— WHAT IS BEING ASKED —
Each line with the word "Left" must appear in the answer, copied from the records.

(Saved entries)
=== Begin Enclosure ===

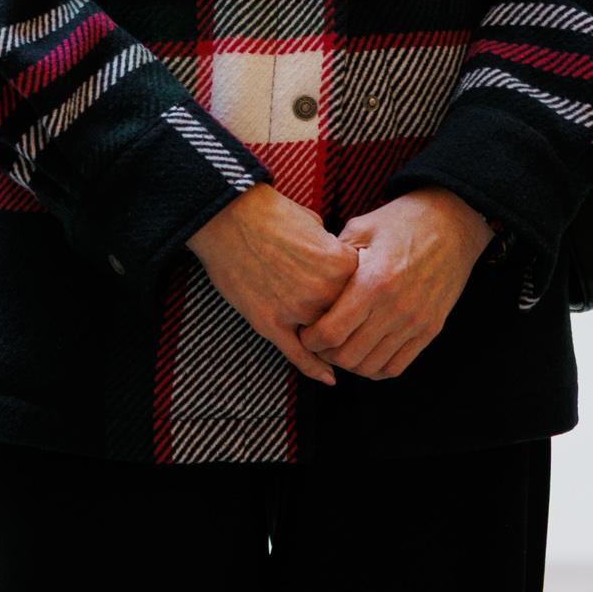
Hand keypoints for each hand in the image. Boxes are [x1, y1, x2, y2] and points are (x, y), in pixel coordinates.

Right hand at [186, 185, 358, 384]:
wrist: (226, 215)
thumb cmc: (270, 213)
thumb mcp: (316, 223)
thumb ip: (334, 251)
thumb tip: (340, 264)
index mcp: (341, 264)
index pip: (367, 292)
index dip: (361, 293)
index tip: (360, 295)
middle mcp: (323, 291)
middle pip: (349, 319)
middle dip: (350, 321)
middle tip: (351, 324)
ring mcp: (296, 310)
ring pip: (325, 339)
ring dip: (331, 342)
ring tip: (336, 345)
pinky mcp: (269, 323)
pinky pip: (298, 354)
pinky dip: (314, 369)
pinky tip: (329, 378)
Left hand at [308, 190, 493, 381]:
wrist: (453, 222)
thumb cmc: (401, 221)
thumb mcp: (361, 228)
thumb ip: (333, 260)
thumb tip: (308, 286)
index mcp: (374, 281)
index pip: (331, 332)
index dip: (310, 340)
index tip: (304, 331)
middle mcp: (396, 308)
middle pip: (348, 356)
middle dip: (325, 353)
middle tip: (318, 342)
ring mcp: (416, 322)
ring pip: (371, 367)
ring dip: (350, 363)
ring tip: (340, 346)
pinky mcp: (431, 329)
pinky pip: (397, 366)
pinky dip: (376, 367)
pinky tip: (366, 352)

=== End Enclosure ===
=== Begin Enclosure ===

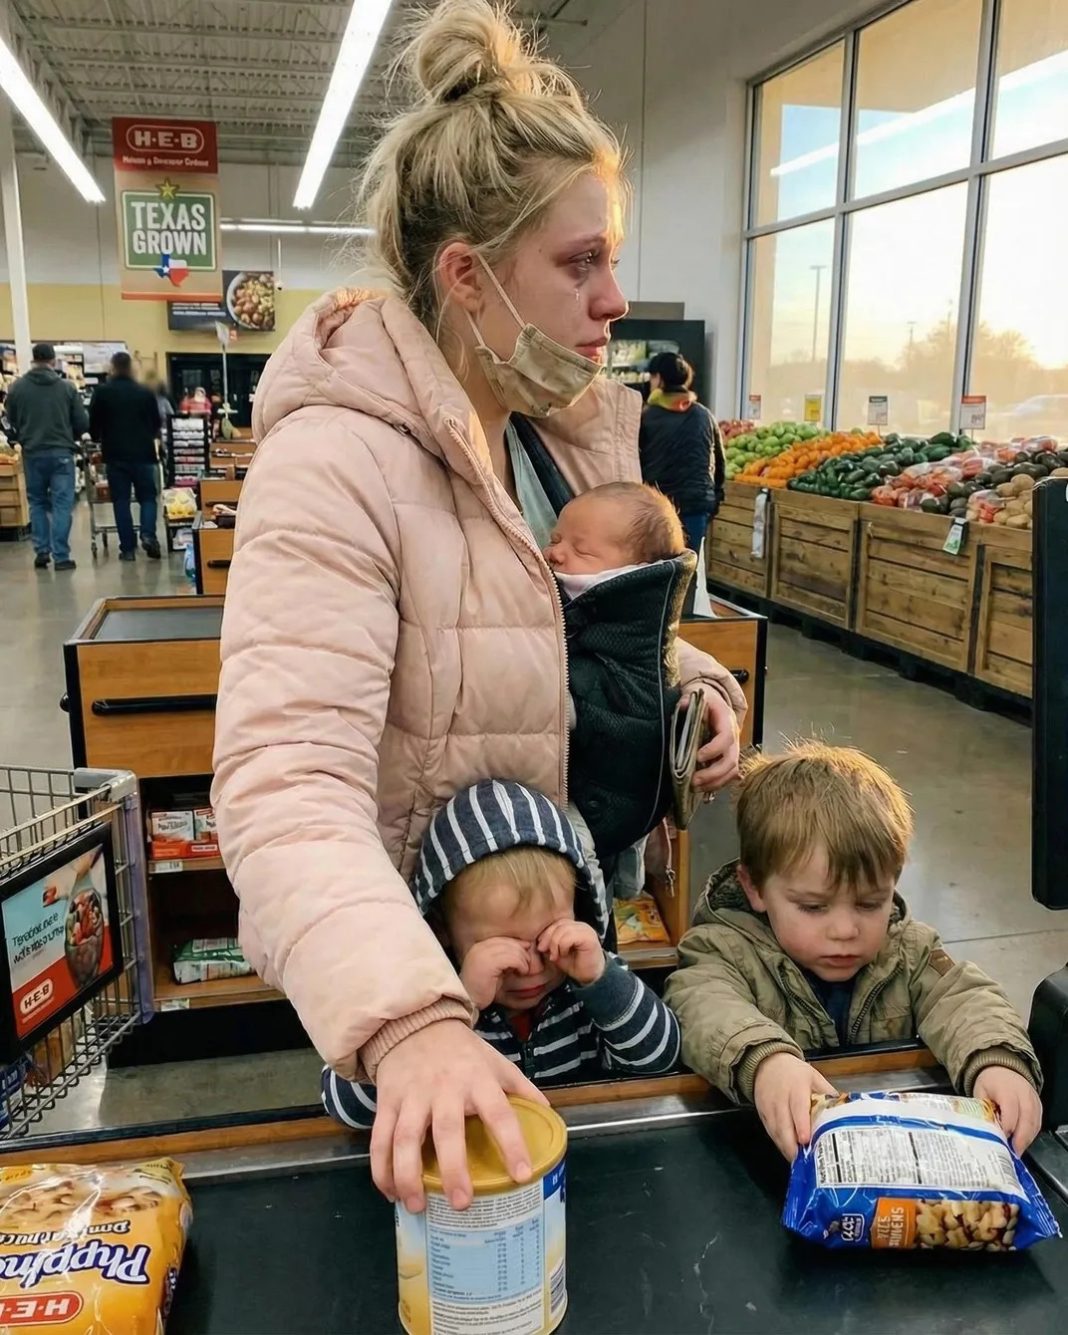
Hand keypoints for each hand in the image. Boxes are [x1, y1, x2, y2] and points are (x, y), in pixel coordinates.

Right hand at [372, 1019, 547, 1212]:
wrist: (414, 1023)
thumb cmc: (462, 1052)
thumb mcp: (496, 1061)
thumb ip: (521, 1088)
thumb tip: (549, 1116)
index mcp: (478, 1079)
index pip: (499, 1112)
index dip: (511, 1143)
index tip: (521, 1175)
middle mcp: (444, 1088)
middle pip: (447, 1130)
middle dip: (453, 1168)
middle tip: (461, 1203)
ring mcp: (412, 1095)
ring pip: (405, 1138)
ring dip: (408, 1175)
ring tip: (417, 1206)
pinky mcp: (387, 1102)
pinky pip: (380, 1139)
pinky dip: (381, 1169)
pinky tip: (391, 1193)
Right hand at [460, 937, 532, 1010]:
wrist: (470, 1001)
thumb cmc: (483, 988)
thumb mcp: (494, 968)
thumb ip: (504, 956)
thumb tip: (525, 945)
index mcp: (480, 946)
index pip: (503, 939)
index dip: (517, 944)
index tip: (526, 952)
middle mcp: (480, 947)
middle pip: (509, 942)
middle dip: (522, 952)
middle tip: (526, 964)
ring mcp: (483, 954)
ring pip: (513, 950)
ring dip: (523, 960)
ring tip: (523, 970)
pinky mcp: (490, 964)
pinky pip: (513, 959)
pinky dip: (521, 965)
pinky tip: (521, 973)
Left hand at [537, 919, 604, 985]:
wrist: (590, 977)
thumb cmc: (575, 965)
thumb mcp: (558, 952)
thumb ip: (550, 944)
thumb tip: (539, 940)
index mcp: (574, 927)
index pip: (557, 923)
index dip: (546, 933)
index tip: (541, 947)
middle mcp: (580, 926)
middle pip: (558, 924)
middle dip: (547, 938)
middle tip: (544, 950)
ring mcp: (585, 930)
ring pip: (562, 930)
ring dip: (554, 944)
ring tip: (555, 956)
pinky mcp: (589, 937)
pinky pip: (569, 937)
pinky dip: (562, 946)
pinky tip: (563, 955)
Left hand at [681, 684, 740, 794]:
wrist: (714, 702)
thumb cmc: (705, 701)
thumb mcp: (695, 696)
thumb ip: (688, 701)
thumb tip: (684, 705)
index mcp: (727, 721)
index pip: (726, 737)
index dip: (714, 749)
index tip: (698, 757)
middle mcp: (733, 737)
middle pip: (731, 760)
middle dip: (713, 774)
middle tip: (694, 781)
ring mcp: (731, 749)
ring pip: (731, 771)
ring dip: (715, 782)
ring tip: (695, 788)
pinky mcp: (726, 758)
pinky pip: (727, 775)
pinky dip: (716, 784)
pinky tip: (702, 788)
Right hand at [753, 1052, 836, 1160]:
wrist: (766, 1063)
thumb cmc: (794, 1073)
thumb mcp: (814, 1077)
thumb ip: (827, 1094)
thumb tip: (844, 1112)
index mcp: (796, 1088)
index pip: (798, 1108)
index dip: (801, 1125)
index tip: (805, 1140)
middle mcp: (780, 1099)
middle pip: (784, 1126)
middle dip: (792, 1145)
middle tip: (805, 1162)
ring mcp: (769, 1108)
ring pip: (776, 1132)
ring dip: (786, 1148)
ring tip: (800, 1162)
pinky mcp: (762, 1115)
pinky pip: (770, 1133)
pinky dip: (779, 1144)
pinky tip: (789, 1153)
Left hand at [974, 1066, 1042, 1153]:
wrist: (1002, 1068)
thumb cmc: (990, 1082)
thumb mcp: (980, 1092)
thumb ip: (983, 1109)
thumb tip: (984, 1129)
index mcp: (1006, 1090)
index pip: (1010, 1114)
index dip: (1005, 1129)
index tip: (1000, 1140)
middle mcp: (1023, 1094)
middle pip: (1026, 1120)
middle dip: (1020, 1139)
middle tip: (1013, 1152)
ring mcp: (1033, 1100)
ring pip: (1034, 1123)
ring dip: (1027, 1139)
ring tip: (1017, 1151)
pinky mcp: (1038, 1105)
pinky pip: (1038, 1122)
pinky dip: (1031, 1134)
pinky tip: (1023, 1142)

=== End Enclosure ===

— WRITTEN ANSWER —
Left hand at [308, 190, 493, 381]:
Left hand at [537, 919, 604, 985]:
Left hand at [681, 684, 740, 794]:
Left hand at [974, 1066, 1042, 1153]:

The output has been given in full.